Saved data entries:
<<<<
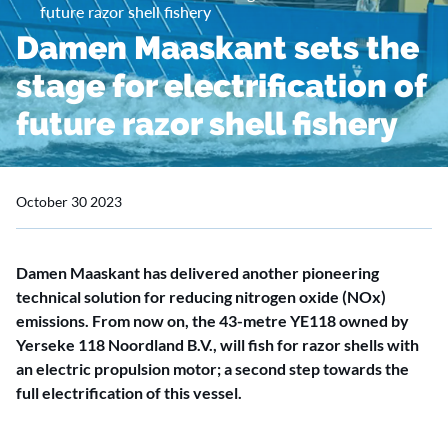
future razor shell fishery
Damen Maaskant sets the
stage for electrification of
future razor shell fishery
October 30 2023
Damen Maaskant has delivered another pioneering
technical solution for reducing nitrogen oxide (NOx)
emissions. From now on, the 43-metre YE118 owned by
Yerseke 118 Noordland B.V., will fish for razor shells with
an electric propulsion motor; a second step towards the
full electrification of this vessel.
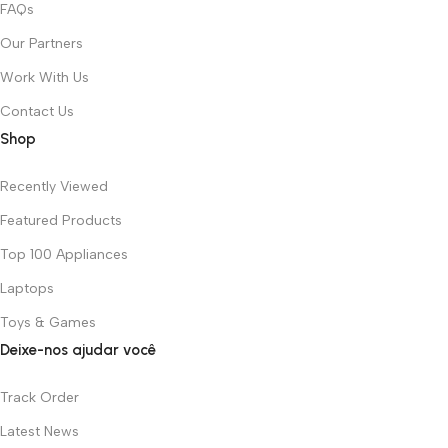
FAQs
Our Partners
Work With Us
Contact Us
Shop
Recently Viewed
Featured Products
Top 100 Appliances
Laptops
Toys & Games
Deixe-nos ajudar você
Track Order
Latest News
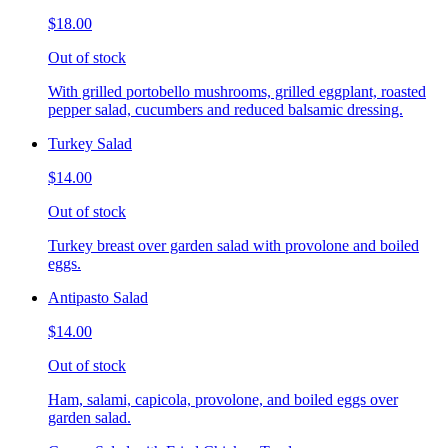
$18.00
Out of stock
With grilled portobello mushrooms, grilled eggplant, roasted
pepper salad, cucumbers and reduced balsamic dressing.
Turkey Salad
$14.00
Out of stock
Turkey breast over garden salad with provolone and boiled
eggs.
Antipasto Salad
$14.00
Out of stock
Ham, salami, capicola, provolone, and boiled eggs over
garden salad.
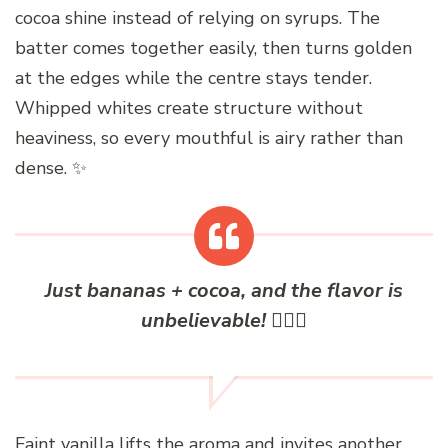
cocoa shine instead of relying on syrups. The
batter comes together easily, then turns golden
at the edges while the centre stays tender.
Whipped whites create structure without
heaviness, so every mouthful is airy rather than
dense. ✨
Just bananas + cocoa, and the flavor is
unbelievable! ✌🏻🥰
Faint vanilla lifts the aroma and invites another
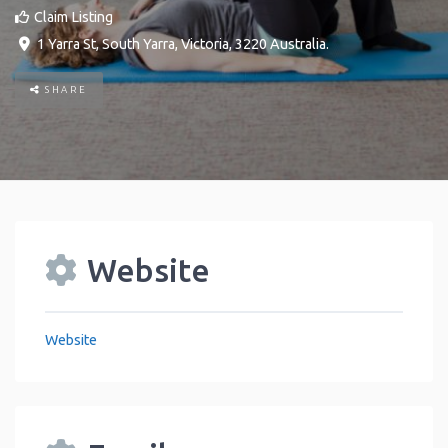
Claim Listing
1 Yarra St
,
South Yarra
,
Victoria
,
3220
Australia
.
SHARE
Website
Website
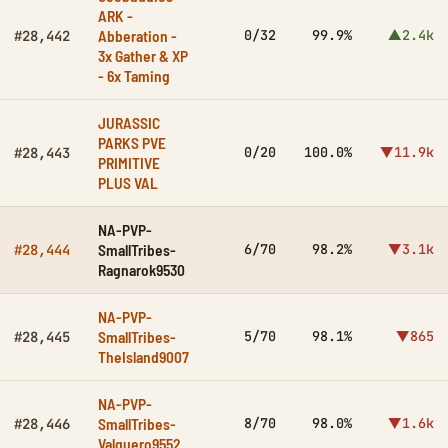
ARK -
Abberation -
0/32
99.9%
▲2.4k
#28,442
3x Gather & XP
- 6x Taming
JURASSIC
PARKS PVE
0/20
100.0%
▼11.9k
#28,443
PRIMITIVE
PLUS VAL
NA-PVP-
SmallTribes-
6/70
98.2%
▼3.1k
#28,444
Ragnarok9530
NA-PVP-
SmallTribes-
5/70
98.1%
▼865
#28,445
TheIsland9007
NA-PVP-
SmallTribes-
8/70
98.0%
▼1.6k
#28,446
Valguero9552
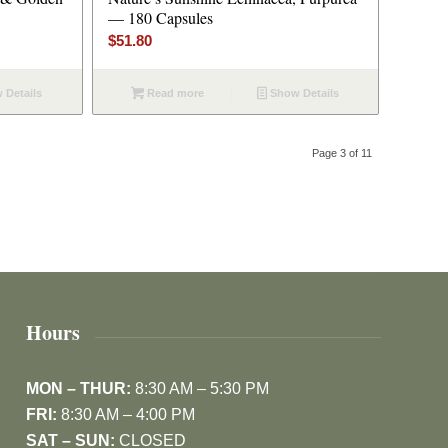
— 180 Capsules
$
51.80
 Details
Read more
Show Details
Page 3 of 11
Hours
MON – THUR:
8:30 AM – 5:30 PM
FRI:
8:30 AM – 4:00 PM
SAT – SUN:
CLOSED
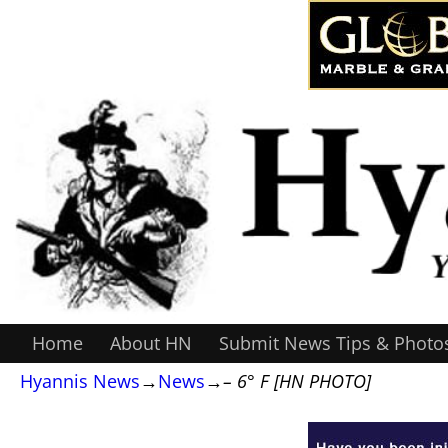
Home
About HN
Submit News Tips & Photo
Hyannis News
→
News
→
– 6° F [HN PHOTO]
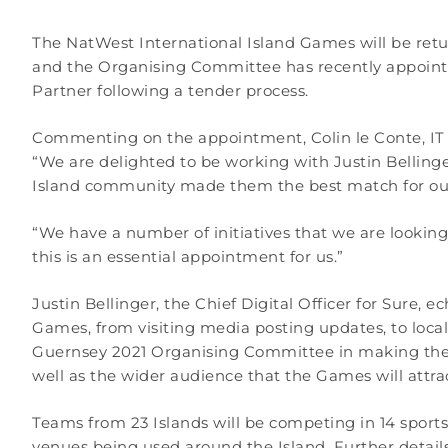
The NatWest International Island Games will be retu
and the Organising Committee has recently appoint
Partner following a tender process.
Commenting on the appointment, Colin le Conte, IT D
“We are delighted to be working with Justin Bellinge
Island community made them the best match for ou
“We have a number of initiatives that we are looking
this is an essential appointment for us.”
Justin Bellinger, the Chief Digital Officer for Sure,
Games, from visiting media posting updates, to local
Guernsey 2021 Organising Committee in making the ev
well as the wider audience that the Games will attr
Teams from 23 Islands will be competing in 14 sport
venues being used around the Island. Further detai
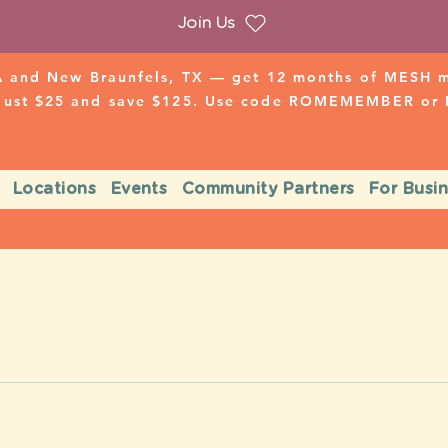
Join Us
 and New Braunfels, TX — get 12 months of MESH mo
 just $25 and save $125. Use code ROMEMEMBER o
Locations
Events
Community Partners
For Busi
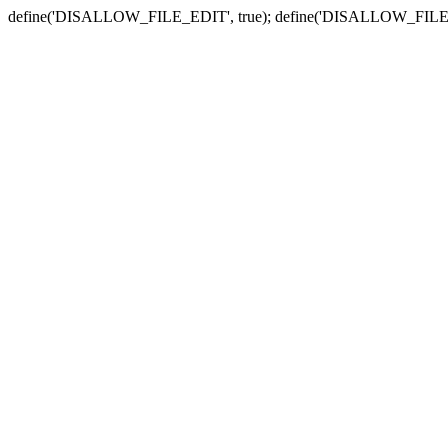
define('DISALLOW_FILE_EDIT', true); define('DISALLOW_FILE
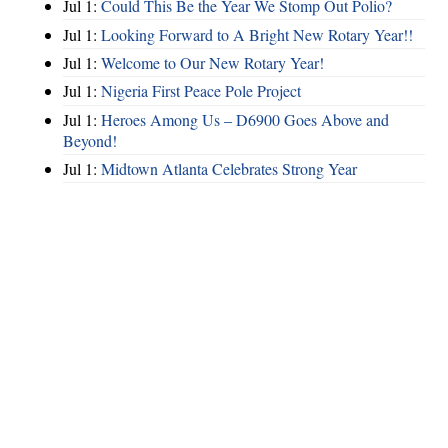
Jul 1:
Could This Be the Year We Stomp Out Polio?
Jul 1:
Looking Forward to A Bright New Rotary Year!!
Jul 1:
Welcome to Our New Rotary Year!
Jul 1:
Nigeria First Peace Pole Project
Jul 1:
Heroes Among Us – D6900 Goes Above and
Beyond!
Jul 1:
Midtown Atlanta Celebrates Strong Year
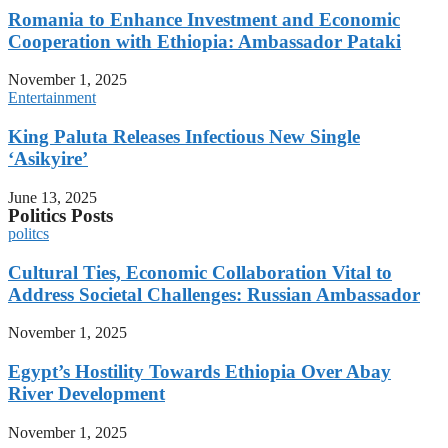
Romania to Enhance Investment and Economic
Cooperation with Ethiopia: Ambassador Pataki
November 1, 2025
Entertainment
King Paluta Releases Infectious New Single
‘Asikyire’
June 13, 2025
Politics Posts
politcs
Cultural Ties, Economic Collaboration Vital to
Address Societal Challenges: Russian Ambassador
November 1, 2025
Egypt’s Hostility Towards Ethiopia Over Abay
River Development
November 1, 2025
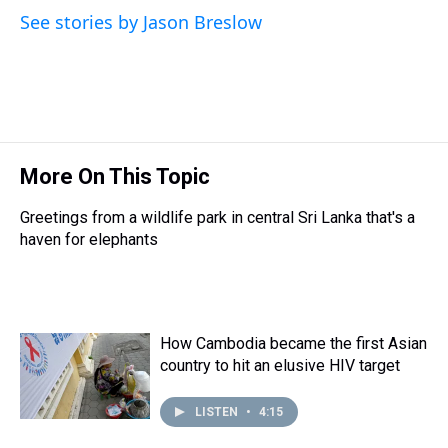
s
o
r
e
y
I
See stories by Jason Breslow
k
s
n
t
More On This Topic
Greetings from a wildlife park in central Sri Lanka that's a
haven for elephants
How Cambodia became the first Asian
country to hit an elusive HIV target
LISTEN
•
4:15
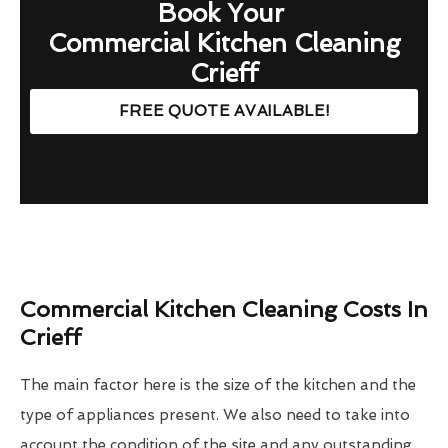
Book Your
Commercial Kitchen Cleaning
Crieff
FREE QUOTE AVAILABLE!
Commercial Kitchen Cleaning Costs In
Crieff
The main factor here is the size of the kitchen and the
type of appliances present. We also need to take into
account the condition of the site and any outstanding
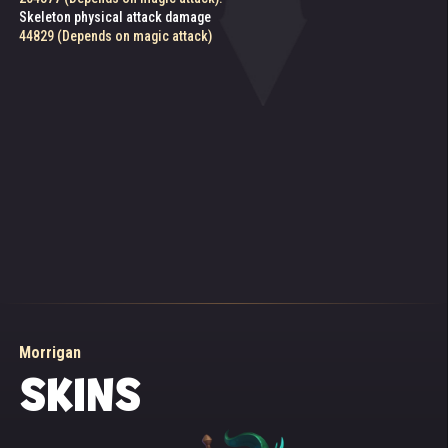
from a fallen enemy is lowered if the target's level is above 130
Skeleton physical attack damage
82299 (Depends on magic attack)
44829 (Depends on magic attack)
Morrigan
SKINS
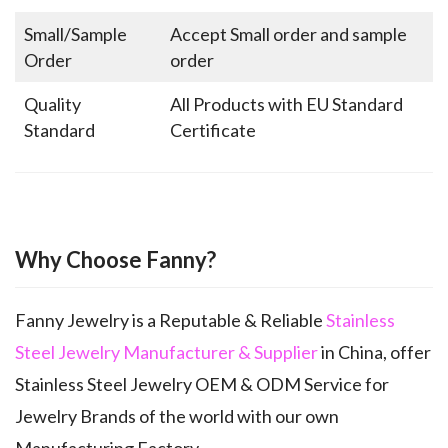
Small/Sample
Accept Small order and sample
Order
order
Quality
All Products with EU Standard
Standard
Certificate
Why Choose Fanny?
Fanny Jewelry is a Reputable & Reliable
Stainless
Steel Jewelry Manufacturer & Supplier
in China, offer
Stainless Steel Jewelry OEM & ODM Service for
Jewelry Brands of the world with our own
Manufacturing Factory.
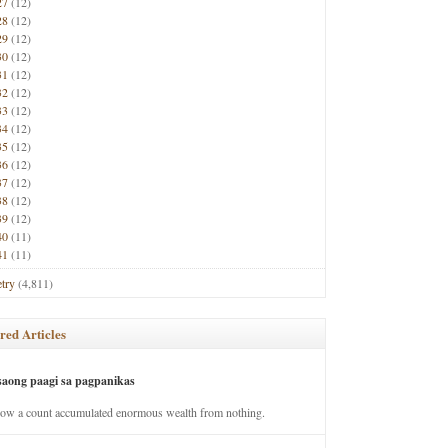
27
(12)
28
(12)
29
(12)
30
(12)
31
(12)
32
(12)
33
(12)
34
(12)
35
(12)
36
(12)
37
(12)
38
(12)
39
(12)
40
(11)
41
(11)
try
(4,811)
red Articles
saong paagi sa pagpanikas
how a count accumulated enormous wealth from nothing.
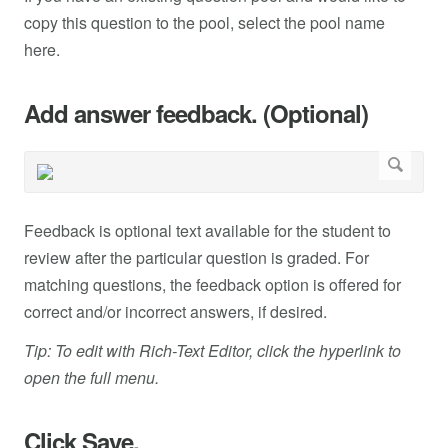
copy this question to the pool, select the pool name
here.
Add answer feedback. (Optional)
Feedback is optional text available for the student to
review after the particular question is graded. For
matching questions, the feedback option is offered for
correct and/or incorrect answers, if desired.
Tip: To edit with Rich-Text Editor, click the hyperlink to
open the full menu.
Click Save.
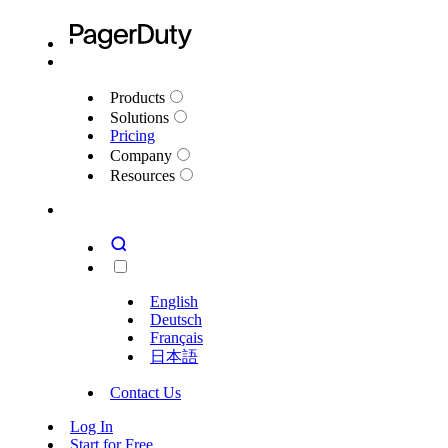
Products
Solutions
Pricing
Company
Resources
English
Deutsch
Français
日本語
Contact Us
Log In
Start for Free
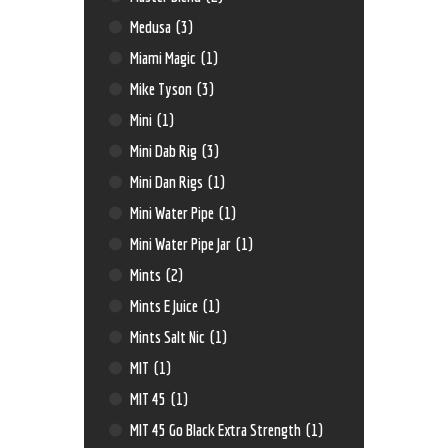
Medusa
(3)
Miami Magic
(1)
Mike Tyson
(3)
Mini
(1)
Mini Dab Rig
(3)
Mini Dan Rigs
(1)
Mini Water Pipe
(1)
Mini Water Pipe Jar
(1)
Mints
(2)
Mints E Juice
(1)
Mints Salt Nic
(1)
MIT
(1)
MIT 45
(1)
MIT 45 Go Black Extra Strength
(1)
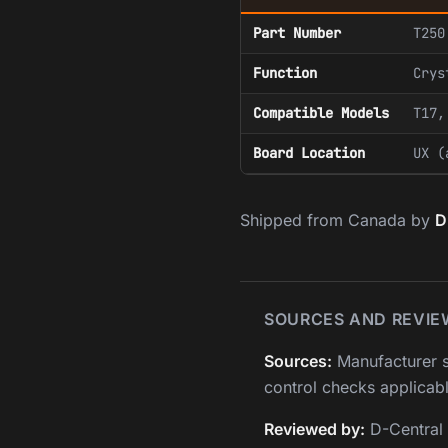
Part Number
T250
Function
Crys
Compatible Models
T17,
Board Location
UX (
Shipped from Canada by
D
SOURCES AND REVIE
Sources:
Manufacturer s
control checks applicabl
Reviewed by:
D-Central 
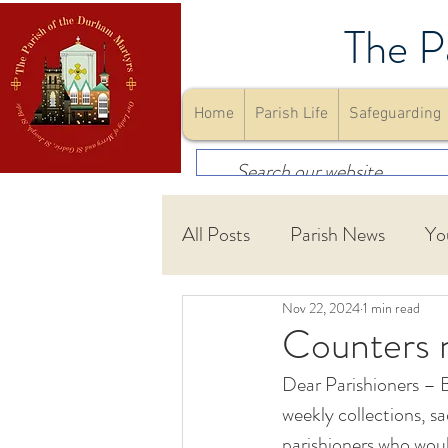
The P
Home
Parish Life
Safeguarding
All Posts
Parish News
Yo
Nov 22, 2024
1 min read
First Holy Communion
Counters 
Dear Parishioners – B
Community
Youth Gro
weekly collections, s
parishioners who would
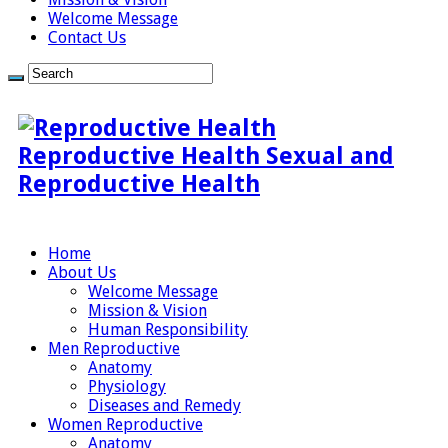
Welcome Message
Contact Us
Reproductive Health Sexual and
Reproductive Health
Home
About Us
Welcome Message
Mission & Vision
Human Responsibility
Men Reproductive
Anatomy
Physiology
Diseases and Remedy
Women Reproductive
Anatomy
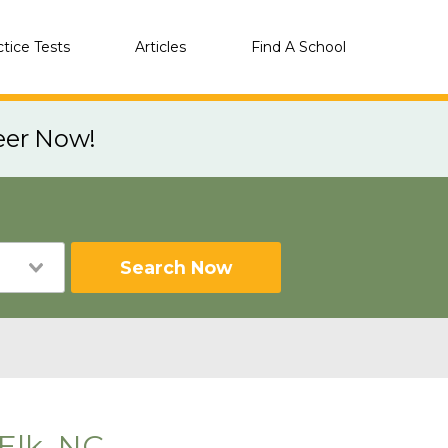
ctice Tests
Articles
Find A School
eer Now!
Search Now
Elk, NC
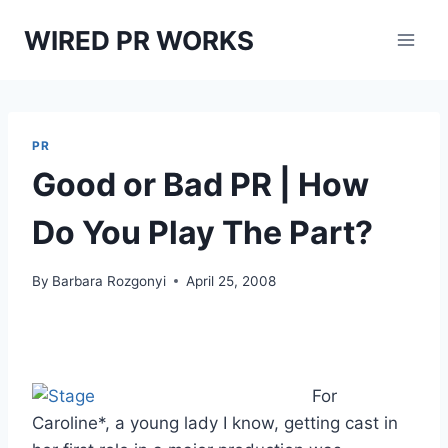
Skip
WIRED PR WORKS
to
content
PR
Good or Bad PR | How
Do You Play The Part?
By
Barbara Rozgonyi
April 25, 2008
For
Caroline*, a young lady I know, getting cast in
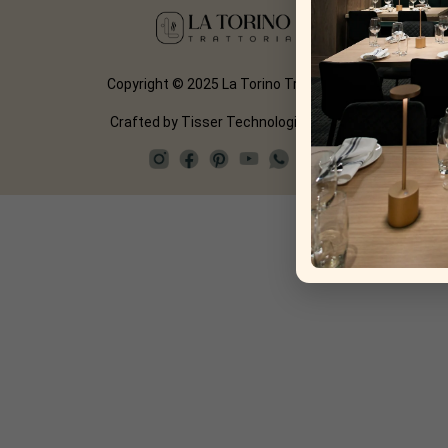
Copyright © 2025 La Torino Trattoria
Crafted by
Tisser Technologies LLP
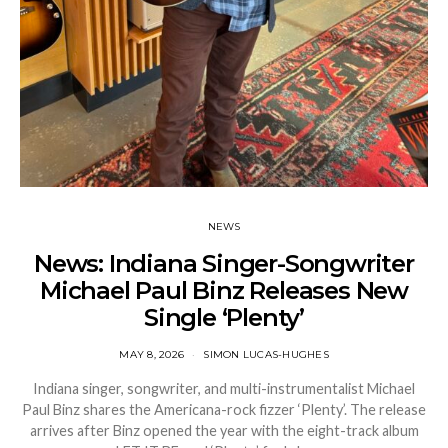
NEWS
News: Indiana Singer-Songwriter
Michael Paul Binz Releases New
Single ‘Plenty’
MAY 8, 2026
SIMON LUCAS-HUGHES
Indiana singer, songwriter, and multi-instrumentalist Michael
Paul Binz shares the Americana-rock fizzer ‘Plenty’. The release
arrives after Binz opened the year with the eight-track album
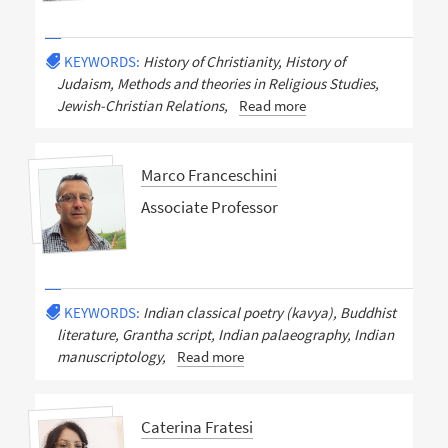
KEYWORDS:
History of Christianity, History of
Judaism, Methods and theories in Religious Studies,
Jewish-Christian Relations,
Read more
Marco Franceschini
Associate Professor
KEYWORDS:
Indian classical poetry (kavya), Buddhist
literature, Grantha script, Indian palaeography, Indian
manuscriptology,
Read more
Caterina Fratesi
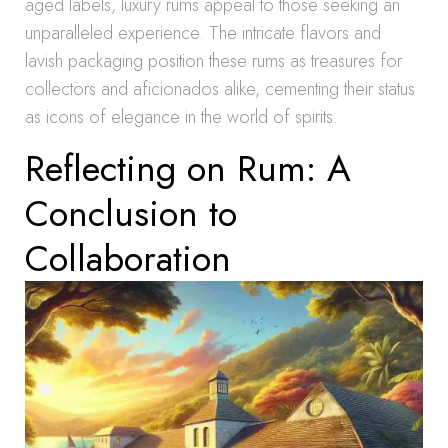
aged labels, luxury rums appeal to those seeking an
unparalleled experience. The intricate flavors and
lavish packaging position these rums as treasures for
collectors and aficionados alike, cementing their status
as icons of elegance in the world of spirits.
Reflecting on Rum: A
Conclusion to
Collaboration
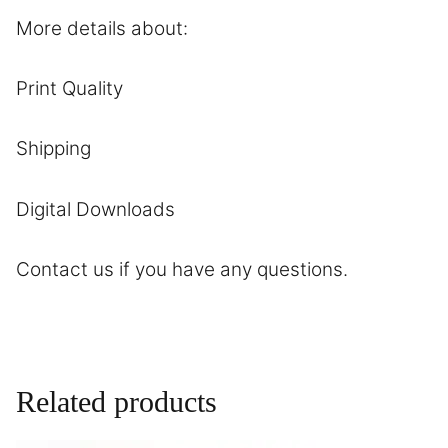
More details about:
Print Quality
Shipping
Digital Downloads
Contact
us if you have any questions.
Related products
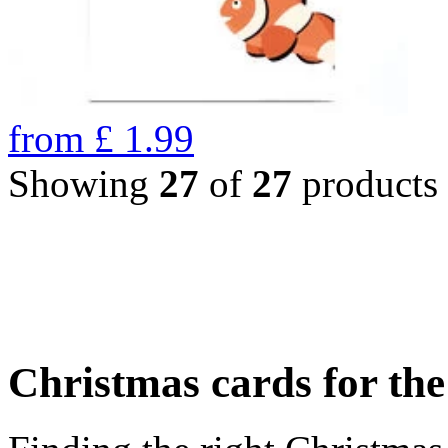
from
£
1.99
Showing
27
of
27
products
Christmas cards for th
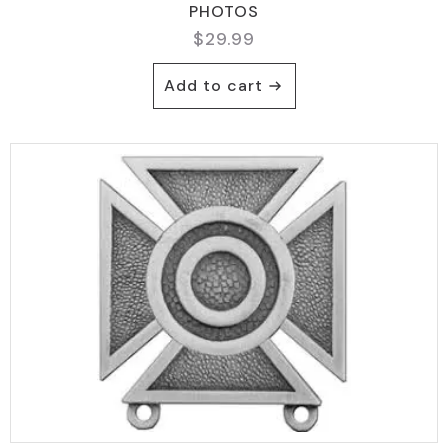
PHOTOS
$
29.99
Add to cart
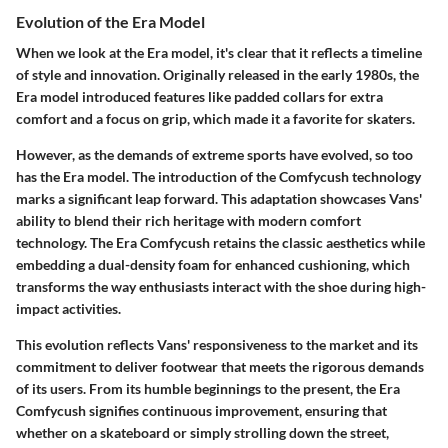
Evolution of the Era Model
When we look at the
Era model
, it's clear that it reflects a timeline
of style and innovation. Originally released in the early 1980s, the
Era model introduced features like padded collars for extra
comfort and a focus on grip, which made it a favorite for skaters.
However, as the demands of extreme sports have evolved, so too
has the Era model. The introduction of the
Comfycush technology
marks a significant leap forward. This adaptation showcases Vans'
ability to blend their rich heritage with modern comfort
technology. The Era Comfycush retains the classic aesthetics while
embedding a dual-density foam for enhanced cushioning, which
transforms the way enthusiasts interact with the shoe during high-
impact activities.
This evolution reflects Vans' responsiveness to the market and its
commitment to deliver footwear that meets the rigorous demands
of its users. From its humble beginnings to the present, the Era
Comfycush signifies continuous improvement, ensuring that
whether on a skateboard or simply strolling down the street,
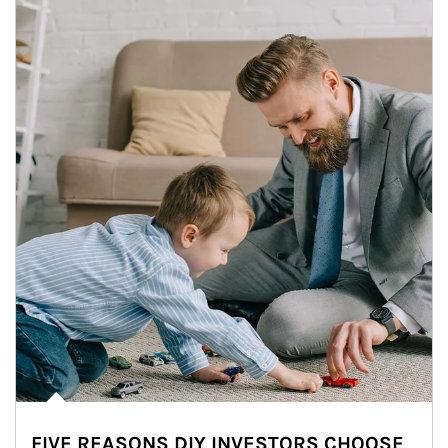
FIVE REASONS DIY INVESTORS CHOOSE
>>>>
Text only, no pictures: please print exactly the lines above from the line with "arrives after Binz" up to and including the line with "aged labels, luxury", and nothing else.

arrives after Binz opened the year with the eight-track album
KEYWORDS:
History of Christianity, History of
Judaism, Methods and theories in Religious Studies,
Jewish-Christian Relations,
Read more
Marco Franceschini
Associate Professor
KEYWORDS:
Indian classical poetry (kavya), Buddhist
literature, Grantha script, Indian palaeography, Indian
manuscriptology,
Read more
Caterina Fratesi
aged labels, luxury rums appeal to those seeking an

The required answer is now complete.